No real surprise here, I have tried to focus my investing on blue chip stocks that continually rise their dividend. These companies meet that requirement. Since 2014 I have received 21 increases from these stocks. I actually thought their percentages would be higher when I was going the the numbers but I find these very acceptable.

So there you have it guys what do you think? Do you recommend any stocks I should look to purchase in healthcare and tech? Please let me know in the comments below. I didn’t want to go crazy with charts and feel that the ones above do a good job of showcasing my portfolio. Do you feel I missed something! If so ask away in the comments.

Thanks for reading.



28 thoughts on “Here’s My Portfolio. How Does It Look?

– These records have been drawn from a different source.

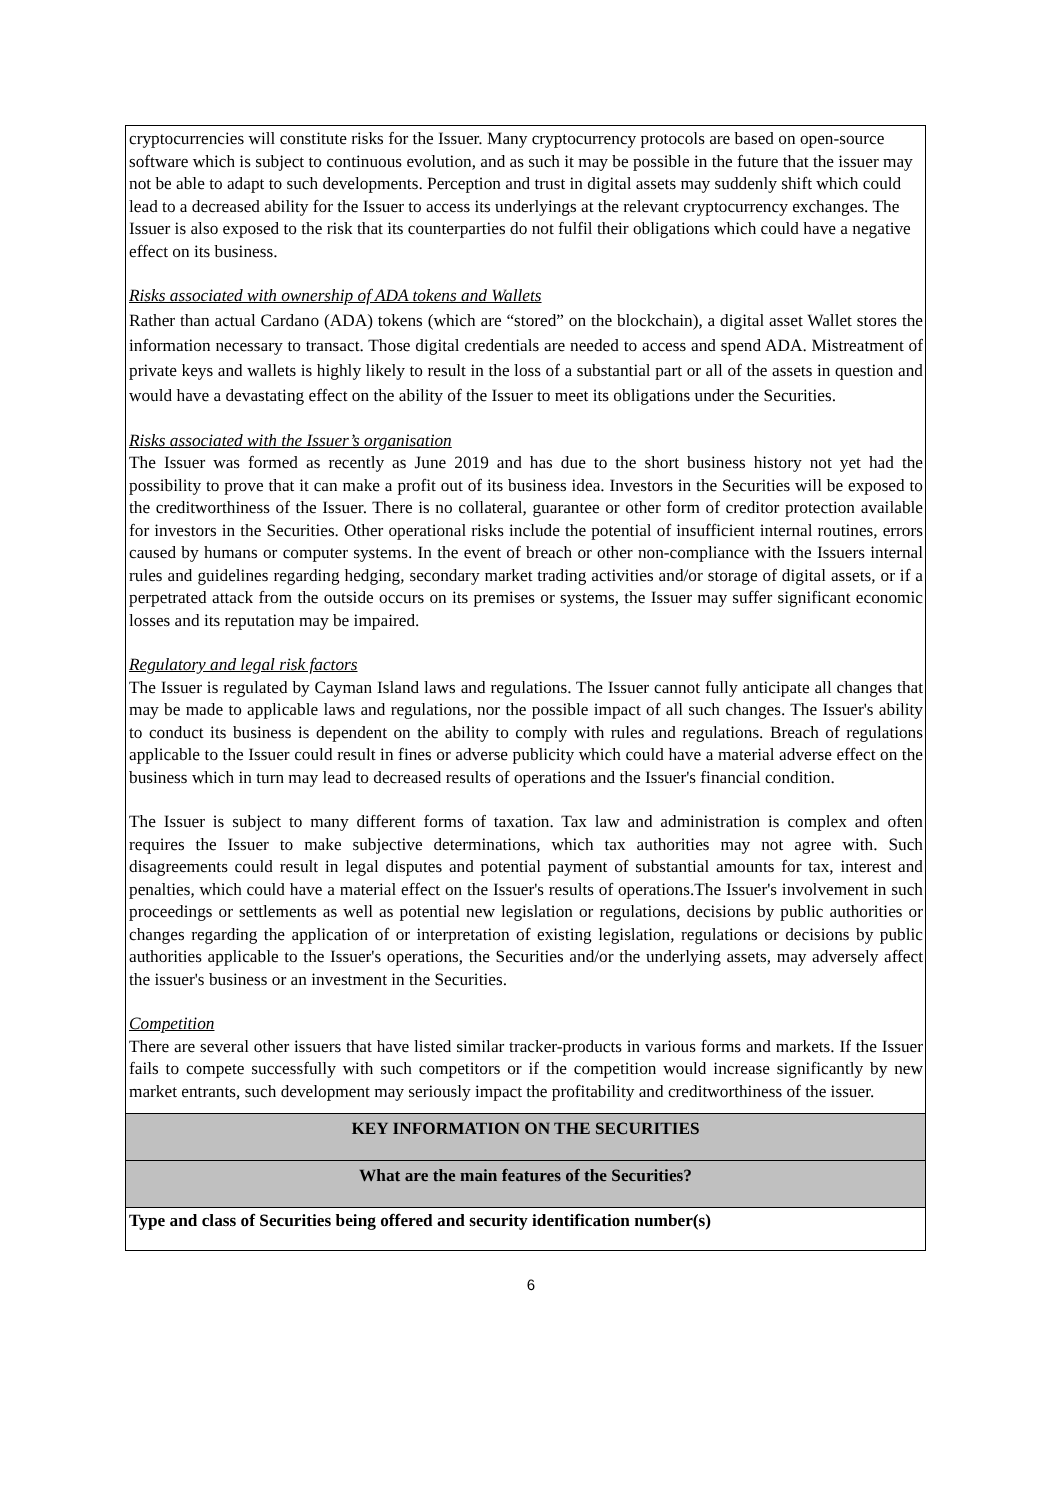| cryptocurrencies will constitute risks for the Issuer. Many cryptocurrency protocols are based on open-source software which is subject to continuous evolution, and as such it may be possible in the future that the issuer may not be able to adapt to such developments. Perception and trust in digital assets may suddenly shift which could lead to a decreased ability for the Issuer to access its underlyings at the relevant cryptocurrency exchanges. The Issuer is also exposed to the risk that its counterparties do not fulfil their obligations which could have a negative effect on its business. Risks associated with ownership of ADA tokens and Wallets Rather than actual Cardano (ADA) tokens (which are “stored” on the blockchain), a digital asset Wallet stores the information necessary to transact. Those digital credentials are needed to access and spend ADA. Mistreatment of private keys and wallets is highly likely to result in the loss of a substantial part or all of the assets in question and would have a devastating effect on the ability of the Issuer to meet its obligations under the Securities. Risks associated with the Issuer’s organisation The Issuer was formed as recently as June 2019 and has due to the short business history not yet had the possibility to prove that it can make a profit out of its business idea. Investors in the Securities will be exposed to the creditworthiness of the Issuer. There is no collateral, guarantee or other form of creditor protection available for investors in the Securities. Other operational risks include the potential of insufficient internal routines, errors caused by humans or computer systems. In the event of breach or other non-compliance with the Issuers internal rules and guidelines regarding hedging, secondary market trading activities and/or storage of digital assets, or if a perpetrated attack from the outside occurs on its premises or systems, the Issuer may suffer significant economic losses and its reputation may be impaired. Regulatory and legal risk factors The Issuer is regulated by Cayman Island laws and regulations. The Issuer cannot fully anticipate all changes that may be made to applicable laws and regulations, nor the possible impact of all such changes. The Issuer's ability to conduct its business is dependent on the ability to comply with rules and regulations. Breach of regulations applicable to the Issuer could result in fines or adverse publicity which could have a material adverse effect on the business which in turn may lead to decreased results of operations and the Issuer's financial condition. The Issuer is subject to many different forms of taxation. Tax law and administration is complex and often requires the Issuer to make subjective determinations, which tax authorities may not agree with. Such disagreements could result in legal disputes and potential payment of substantial amounts for tax, interest and penalties, which could have a material effect on the Issuer's results of operations.The Issuer's involvement in such proceedings or settlements as well as potential new legislation or regulations, decisions by public authorities or changes regarding the application of or interpretation of existing legislation, regulations or decisions by public authorities applicable to the Issuer's operations, the Securities and/or the underlying assets, may adversely affect the issuer's business or an investment in the Securities. Competition There are several other issuers that have listed similar tracker-products in various forms and markets. If the Issuer fails to compete successfully with such competitors or if the competition would increase significantly by new market entrants, such development may seriously impact the profitability and creditworthiness of the issuer. |
| KEY INFORMATION ON THE SECURITIES |
| What are the main features of the Securities? |
| Type and class of Securities being offered and security identification number(s) |
6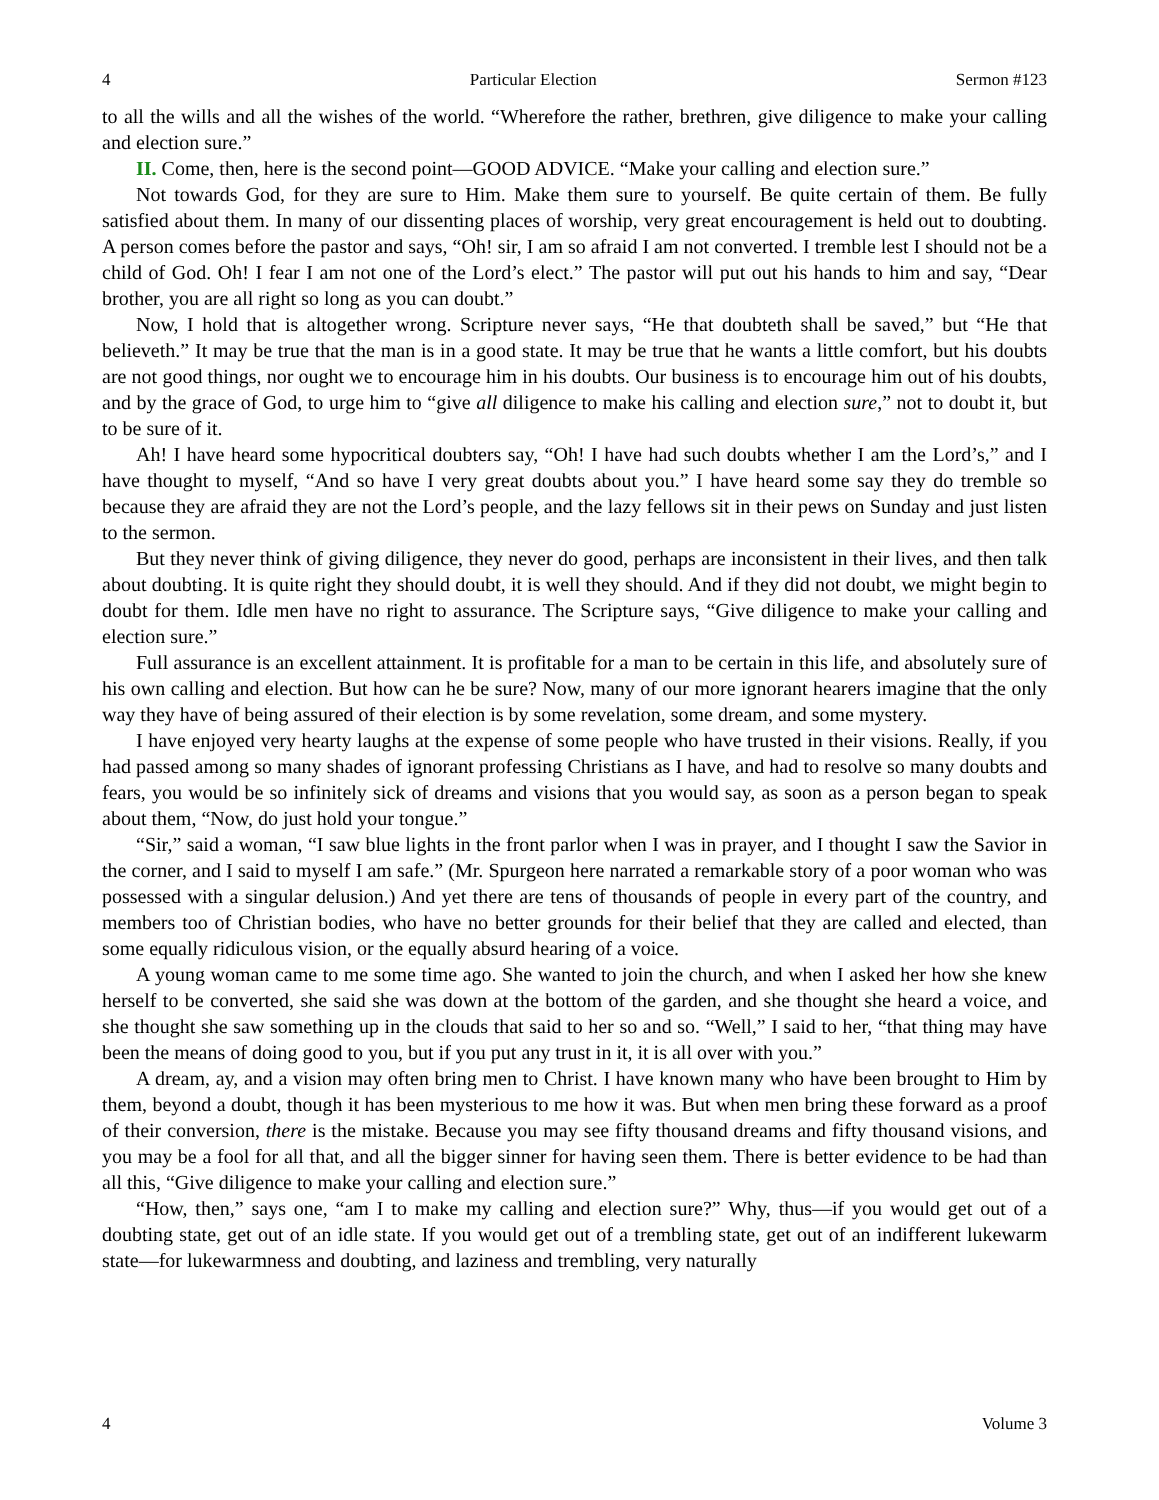4 Particular Election Sermon #123
to all the wills and all the wishes of the world. “Wherefore the rather, brethren, give diligence to make your calling and election sure.”
II. Come, then, here is the second point—GOOD ADVICE. “Make your calling and election sure.”
Not towards God, for they are sure to Him. Make them sure to yourself. Be quite certain of them. Be fully satisfied about them. In many of our dissenting places of worship, very great encouragement is held out to doubting. A person comes before the pastor and says, “Oh! sir, I am so afraid I am not converted. I tremble lest I should not be a child of God. Oh! I fear I am not one of the Lord’s elect.” The pastor will put out his hands to him and say, “Dear brother, you are all right so long as you can doubt.”
Now, I hold that is altogether wrong. Scripture never says, “He that doubteth shall be saved,” but “He that believeth.” It may be true that the man is in a good state. It may be true that he wants a little comfort, but his doubts are not good things, nor ought we to encourage him in his doubts. Our business is to encourage him out of his doubts, and by the grace of God, to urge him to “give all diligence to make his calling and election sure,” not to doubt it, but to be sure of it.
Ah! I have heard some hypocritical doubters say, “Oh! I have had such doubts whether I am the Lord’s,” and I have thought to myself, “And so have I very great doubts about you.” I have heard some say they do tremble so because they are afraid they are not the Lord’s people, and the lazy fellows sit in their pews on Sunday and just listen to the sermon.
But they never think of giving diligence, they never do good, perhaps are inconsistent in their lives, and then talk about doubting. It is quite right they should doubt, it is well they should. And if they did not doubt, we might begin to doubt for them. Idle men have no right to assurance. The Scripture says, “Give diligence to make your calling and election sure.”
Full assurance is an excellent attainment. It is profitable for a man to be certain in this life, and absolutely sure of his own calling and election. But how can he be sure? Now, many of our more ignorant hearers imagine that the only way they have of being assured of their election is by some revelation, some dream, and some mystery.
I have enjoyed very hearty laughs at the expense of some people who have trusted in their visions. Really, if you had passed among so many shades of ignorant professing Christians as I have, and had to resolve so many doubts and fears, you would be so infinitely sick of dreams and visions that you would say, as soon as a person began to speak about them, “Now, do just hold your tongue.”
“Sir,” said a woman, “I saw blue lights in the front parlor when I was in prayer, and I thought I saw the Savior in the corner, and I said to myself I am safe.” (Mr. Spurgeon here narrated a remarkable story of a poor woman who was possessed with a singular delusion.) And yet there are tens of thousands of people in every part of the country, and members too of Christian bodies, who have no better grounds for their belief that they are called and elected, than some equally ridiculous vision, or the equally absurd hearing of a voice.
A young woman came to me some time ago. She wanted to join the church, and when I asked her how she knew herself to be converted, she said she was down at the bottom of the garden, and she thought she heard a voice, and she thought she saw something up in the clouds that said to her so and so. “Well,” I said to her, “that thing may have been the means of doing good to you, but if you put any trust in it, it is all over with you.”
A dream, ay, and a vision may often bring men to Christ. I have known many who have been brought to Him by them, beyond a doubt, though it has been mysterious to me how it was. But when men bring these forward as a proof of their conversion, there is the mistake. Because you may see fifty thousand dreams and fifty thousand visions, and you may be a fool for all that, and all the bigger sinner for having seen them. There is better evidence to be had than all this, “Give diligence to make your calling and election sure.”
“How, then,” says one, “am I to make my calling and election sure?” Why, thus—if you would get out of a doubting state, get out of an idle state. If you would get out of a trembling state, get out of an indifferent lukewarm state—for lukewarmness and doubting, and laziness and trembling, very naturally
4 Volume 3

    1. Enbridge is a very good company. No pipelines are a good investment now. I just feel that I am invested a little to much at the moment. I would recommend buying them Stefano. Thanks for reading my post.


  1. Dear Matthew,

    Congratulations on your significant portfolio value, onwards and upwards! I hold all your Top 5 except BMO (I hold TD instead).

    I recently sold Medical Facilities Corporation (DR) because they haven’t increased their dividends since (2013/14?). I kind of regret selling it as I like that; it pays monthly and has some international exposure.

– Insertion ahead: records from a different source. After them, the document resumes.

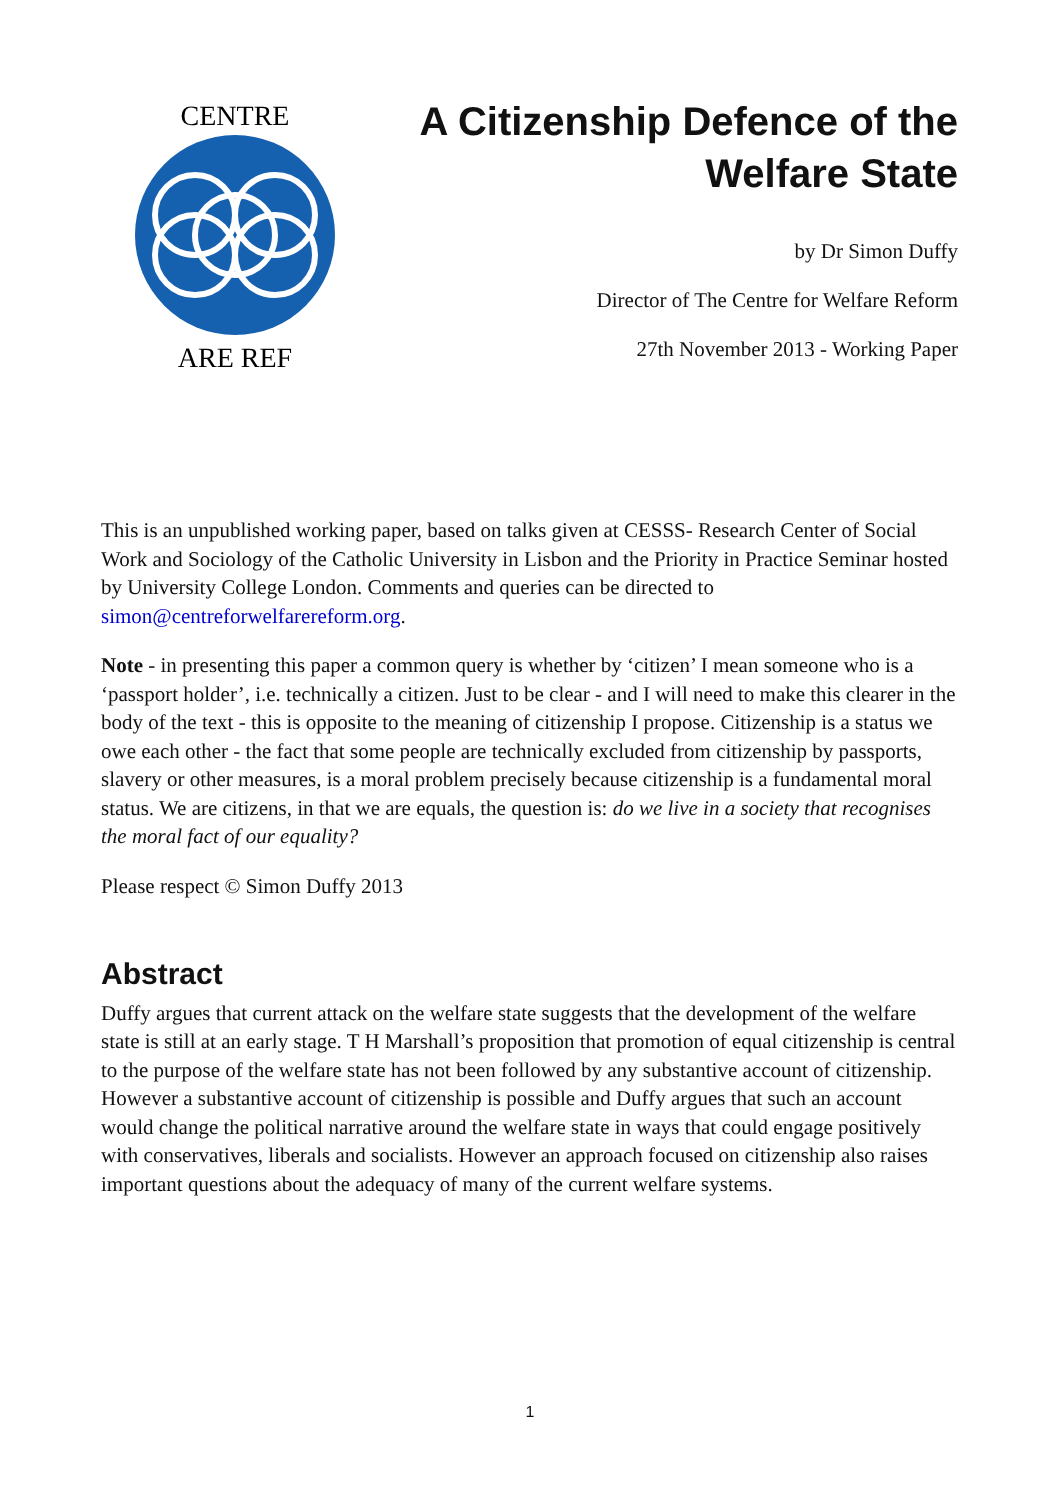CENTRE
ARE REF
A Citizenship Defence of the
Welfare State
by Dr Simon Duffy
Director of The Centre for Welfare Reform
27th November 2013 - Working Paper
This is an unpublished working paper, based on talks given at CESSS- Research Center of Social Work and Sociology of the Catholic University in Lisbon and the Priority in Practice Seminar hosted by University College London. Comments and queries can be directed to simon@centreforwelfarereform.org.
Note - in presenting this paper a common query is whether by ‘citizen’ I mean someone who is a ‘passport holder’, i.e. technically a citizen. Just to be clear - and I will need to make this clearer in the body of the text - this is opposite to the meaning of citizenship I propose. Citizenship is a status we owe each other - the fact that some people are technically excluded from citizenship by passports, slavery or other measures, is a moral problem precisely because citizenship is a fundamental moral status. We are citizens, in that we are equals, the question is: do we live in a society that recognises the moral fact of our equality?
Please respect © Simon Duffy 2013
Abstract
Duffy argues that current attack on the welfare state suggests that the development of the welfare state is still at an early stage. T H Marshall’s proposition that promotion of equal citizenship is central to the purpose of the welfare state has not been followed by any substantive account of citizenship. However a substantive account of citizenship is possible and Duffy argues that such an account would change the political narrative around the welfare state in ways that could engage positively with conservatives, liberals and socialists. However an approach focused on citizenship also raises important questions about the adequacy of many of the current welfare systems.
1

    I purchased Extendicare this year too. I was on the fence between them and Chartwell. Not sure I made the right decision as I feel that Chartwell has more control (less government influence).

    I want to be in the healthcare industry as I feel that it’s only going to grow (doesn’t matter to me how fast as long as it pays dividends).

    Perhaps I should just buy at Index/ETF fund in the healthcare industry and be done with it. Have you looked into any?

    Besos Sarah.


    1. Hi Sarah thanks for stopping by. Chart well and Extendicare are about the only two major healthcare stocks in Canada. I must admit I don’t know much about them. The stock that I would like to get in the future is Johnson & Johnson. I’m sure there maybe a good ETF out there that tracks the healthcare industry. Thanks Matthew


  2. I like your portfolio. It is quite diversified for the size of it. Congrats on being over 100k too! Energy is my highest sector as well. Trying to bring that down a little bit and open up a few of my weaker areas. Surprised your REIT sector is allocated so low. That is usually pretty high for people since the yields and payouts tend to be so big. I need to buy more in the financial sector. Love the Canadian banks, but can never find a good entry point.

    Liked by 1 person

    1. Thanks I currently own only two REIT’s that is why I am currently low in that area. The banks have certainly risen in price over the years maybe they will come down soon.


  3. Hey Matthew! I have the same diversification issue. Canada is a hard place to cover all sectors. I’m currently looking into Asia ETFs such as CN and FTW as well as US stocks. If that helps any! Great read and thanks for sharing πŸ™‚

    Liked by 1 person

  4. Hi,

    Congratz on beating the $100k. Impressive. I do like some of your companies, but I think you might be low on consumer def and consumder disc? I mean, those are the sectors that hold up best in bear markets. Energy tends to get beating quite bad. Just a though tough. Keep brining oil to that machine!

    Liked by 1 person

  5. CVS and WBA in the US. Not quite sure they’re classified as healthcare but these stocks are big pharmacies with great track records of dividend increases. They’re down right now, might want to put them on your watchlist.

    Liked by 1 person

  6. Thanks for sharing your portfolio I love the graphs and pie charts! I used to have a largely weighted Canadian portfolio and then realized my gains weren’t very good so then I switched to a more US/ International focus.

    Liked by 1 person

  7. Nice portfolio. I own 4 of the 5. I don’t own BMO. I think TD has better dividend growth. For healthcare I own JNJ. How about considering a diversified industrial like HON? BIP.UN gives you diversified global infrastructure with a decent 4% yield and decent growth rate (last year 11%, though their goal is 5-9%) I don’t own many REITs. It’s hard to find one with a decent growth rate.